### YOUR OBJECTIVE
Report every line of the records that contains the word "time".
Segment Start: EXCERPTED RECORDS
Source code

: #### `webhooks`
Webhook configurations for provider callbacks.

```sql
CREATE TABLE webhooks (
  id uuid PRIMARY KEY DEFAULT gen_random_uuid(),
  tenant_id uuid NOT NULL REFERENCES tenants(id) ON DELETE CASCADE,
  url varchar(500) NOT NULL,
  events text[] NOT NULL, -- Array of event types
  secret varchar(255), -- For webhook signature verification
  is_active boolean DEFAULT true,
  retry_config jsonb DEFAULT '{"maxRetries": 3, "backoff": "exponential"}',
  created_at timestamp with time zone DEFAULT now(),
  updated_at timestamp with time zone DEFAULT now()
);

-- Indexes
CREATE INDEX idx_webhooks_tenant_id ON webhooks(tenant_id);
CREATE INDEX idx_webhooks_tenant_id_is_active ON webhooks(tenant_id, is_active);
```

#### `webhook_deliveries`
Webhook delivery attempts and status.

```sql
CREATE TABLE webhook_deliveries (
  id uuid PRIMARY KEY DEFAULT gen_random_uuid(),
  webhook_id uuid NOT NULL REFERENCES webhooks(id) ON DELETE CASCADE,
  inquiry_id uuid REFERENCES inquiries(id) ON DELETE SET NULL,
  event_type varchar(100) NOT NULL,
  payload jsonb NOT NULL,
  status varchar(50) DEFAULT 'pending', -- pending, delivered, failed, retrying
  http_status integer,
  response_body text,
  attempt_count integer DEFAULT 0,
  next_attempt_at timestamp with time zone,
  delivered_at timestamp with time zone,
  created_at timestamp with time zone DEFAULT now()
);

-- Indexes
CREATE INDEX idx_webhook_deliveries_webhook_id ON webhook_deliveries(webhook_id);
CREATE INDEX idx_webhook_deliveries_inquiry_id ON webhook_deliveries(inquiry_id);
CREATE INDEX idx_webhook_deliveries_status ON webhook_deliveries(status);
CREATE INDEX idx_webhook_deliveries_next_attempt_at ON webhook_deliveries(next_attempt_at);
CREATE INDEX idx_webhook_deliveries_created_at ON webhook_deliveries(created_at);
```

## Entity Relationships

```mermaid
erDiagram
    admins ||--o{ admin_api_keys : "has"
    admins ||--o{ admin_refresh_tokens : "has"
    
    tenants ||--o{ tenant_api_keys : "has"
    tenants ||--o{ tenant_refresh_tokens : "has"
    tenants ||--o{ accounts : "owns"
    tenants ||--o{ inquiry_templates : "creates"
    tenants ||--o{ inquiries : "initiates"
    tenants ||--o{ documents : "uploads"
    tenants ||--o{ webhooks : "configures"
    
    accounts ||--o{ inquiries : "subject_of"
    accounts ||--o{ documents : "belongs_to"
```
Segment End: EXCERPTED RECORDS
### OUTPUT FOR THIS EXERCISE
  created_at timestamp with time zone DEFAULT now(),
  updated_at timestamp with time zone DEFAULT now()
  next_attempt_at timestamp with time zone,
  delivered_at timestamp with time zone,
  created_at timestamp with time zone DEFAULT now()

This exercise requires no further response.